Energy suppliers have a “window of opportunity” to address government proposals for a cap on energy prices, according to Steve Holliday, the vice president of the Energy Institute.
Mr Holliday said there was an opportunity “to come back with some serious suggestions”.
Last week’s Queen’s Speech appeared to water down commitments to a price cap.
Instead it said ministers were “considering the best way” to protect those on the poorest-value tariffs.
Before the election, the government had proposed intervening in the energy market to help millions of domestic gas and electricity customers by cutting around £100 off their energy bills.
Last year, a landmark investigation by the Competition and Markets Authority concluded that many households on standard variable tariffs were paying too much for their energy.
It calculated consumers were overpaying by up to £1.2bn a year and recommended a price cap for households using pre-payment meters.
Several large suppliers have questioned the findings.
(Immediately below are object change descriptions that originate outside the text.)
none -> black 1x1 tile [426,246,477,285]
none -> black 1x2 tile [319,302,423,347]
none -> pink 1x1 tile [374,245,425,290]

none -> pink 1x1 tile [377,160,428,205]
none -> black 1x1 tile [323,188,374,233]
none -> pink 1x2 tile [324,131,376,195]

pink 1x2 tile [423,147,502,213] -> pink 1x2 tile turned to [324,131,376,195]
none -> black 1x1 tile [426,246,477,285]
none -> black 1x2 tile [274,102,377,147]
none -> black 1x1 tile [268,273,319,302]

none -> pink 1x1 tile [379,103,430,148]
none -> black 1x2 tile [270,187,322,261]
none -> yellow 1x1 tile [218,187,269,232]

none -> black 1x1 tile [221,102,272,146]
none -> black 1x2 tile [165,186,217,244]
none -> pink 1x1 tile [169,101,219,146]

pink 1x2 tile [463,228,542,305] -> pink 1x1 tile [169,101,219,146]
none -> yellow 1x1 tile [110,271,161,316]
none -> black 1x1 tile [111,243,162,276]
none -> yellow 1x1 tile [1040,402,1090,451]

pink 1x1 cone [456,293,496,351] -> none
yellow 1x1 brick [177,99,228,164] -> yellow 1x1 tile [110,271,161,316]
But they have come under increasing political pressure for their treatment of loyal customers on standard tariffs.
Mr Holliday, a former chief executive of National Grid, said the energy industry’s reaction to the idea of a price cap was mixed.
He was speaking at the launch of the Energy Institute’s annual barometer, which gathers the views of industry members.
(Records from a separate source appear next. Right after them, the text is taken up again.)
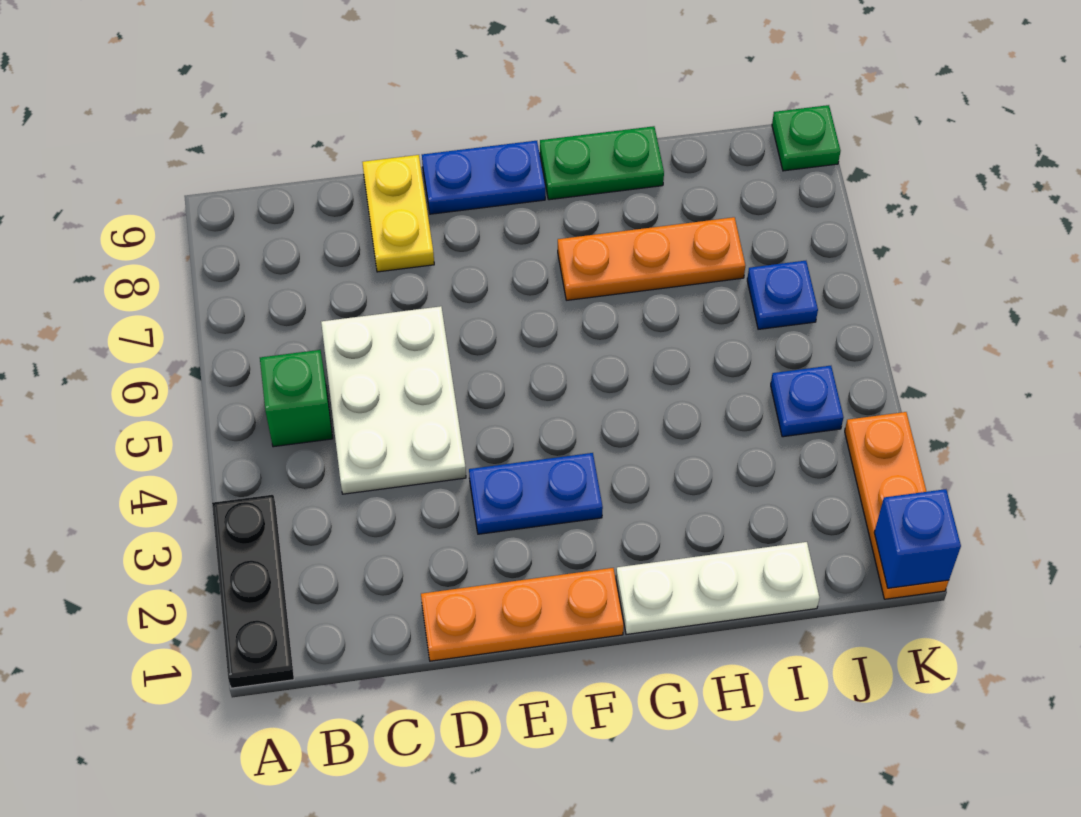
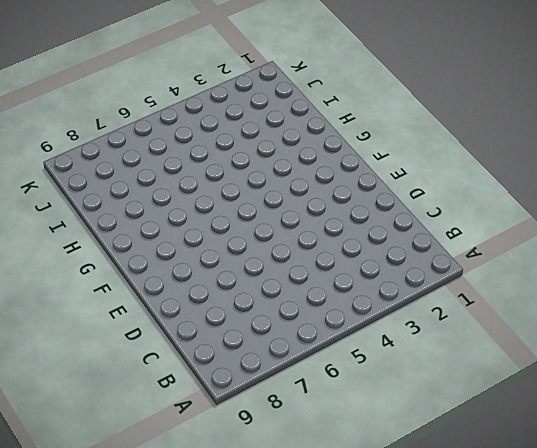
none -> black 1x3 plate [212,495,294,688]
none -> green 1x1 brick [260,350,333,447]
none -> white 2x3 plate [321,306,466,494]

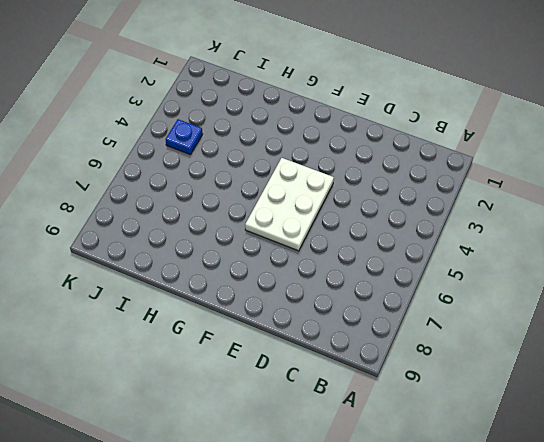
white 2x3 plate [245,158,334,251] -> white 2x3 plate moved to [321,306,466,494]
none -> black 1x3 plate [212,495,294,688]
none -> green 1x1 brick [260,350,333,447]
none -> orange 1x3 plate [421,568,624,661]

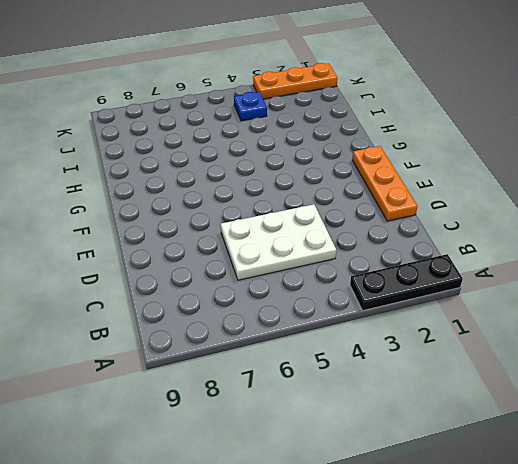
none -> green 1x1 brick [260,350,333,447]
none -> yellow 1x2 plate [362,155,434,272]
none -> blue 1x2 plate [469,453,603,534]

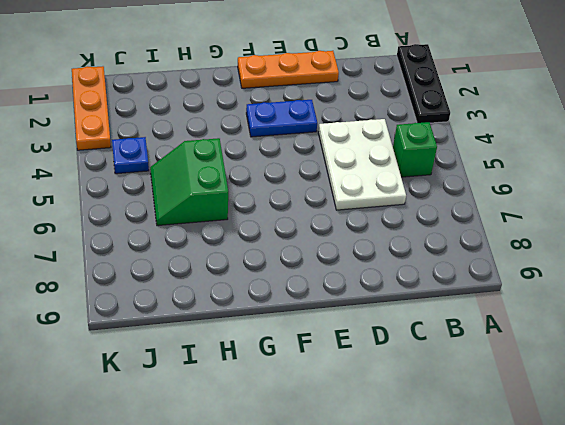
green 2x2 slope [150,138,228,226] -> none
none -> yellow 1x2 plate [362,155,434,272]
none -> blue 1x2 plate [422,141,545,214]
none -> white 1x3 plate [616,542,819,635]

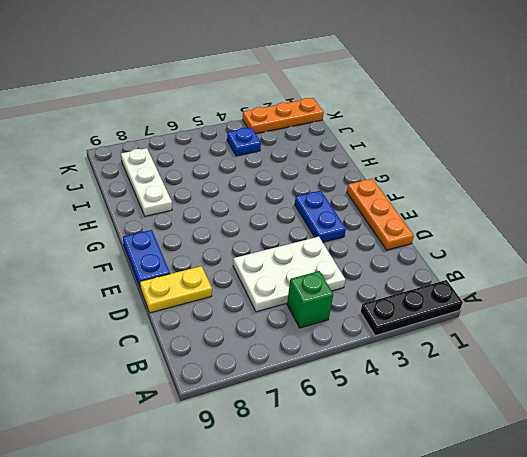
white 1x3 plate [121,148,172,216] -> white 1x3 plate moved to [616,542,819,635]
none -> orange 1x3 plate [558,217,745,300]
none -> green 1x2 plate [540,126,664,200]
none -> blue 1x1 plate [747,261,818,329]

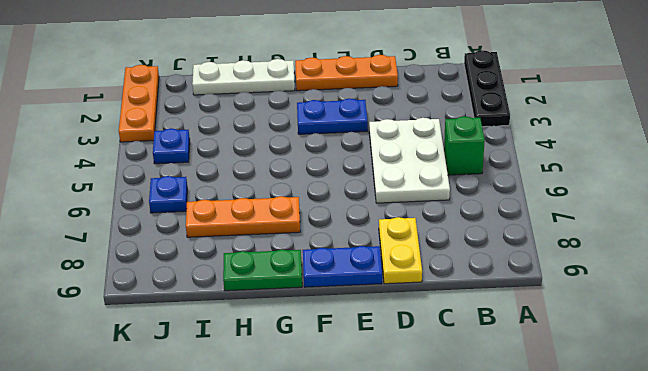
none -> green 1x1 plate [772,105,841,171]
none -> blue 1x1 brick [874,489,961,588]

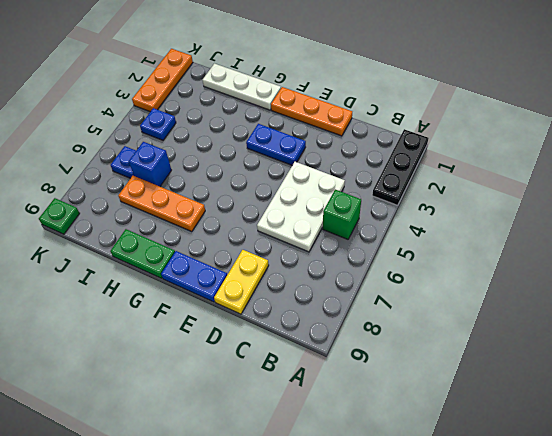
blue 1x1 brick [129,142,171,186] -> blue 1x1 brick moved to [874,489,961,588]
The survey, completed by 466 members across the energy sector, indicates that that some see merits in a price cap to tackle affordability and poverty.
But most respondents were against a cap. “There were lots of people identifying the negative impact on investment, decarbonisation and on competition in the supply industry” said Mr Holliday.
“When you looked across the whole of the participants here… more than half were not in favour of a price cap,” he added.
The Energy Institute’s barometer for 2017 also identified Brexit as a “material concern” to the energy sector.
Members of the institute were concerned about uncertainty around energy policy, the availability of skilled labour, future trading arrangements, energy costs, security of supply and investment.
“The stakes are high for the UK’s energy economy”, said Mr Holliday.
“Sound policy making should not be drowned out by Brexit or other political upheavals.”
A majority of those who responded to the survey want to keep most EU directives enshrined in UK law.
But a majority also want to see the UK abandon EU state aid rules and opinion is divided on British involvement in the EU emissions trading system.
As part of its Brexit plans, the government has confirmed that the UK will also leave Euratom, the European nuclear treaty covering the safety and the transport of nuclear material.
Energy professionals believe this move will negatively affect most aspects of the nuclear sector, including the cost and deliverability of new nuclear plants such as Hinkley Point C.
A majority also view President’s Trump’s decision to withdraw the US from the Paris climate Agreement as a “material concern”, although one that can overcome by action at a state and federal level.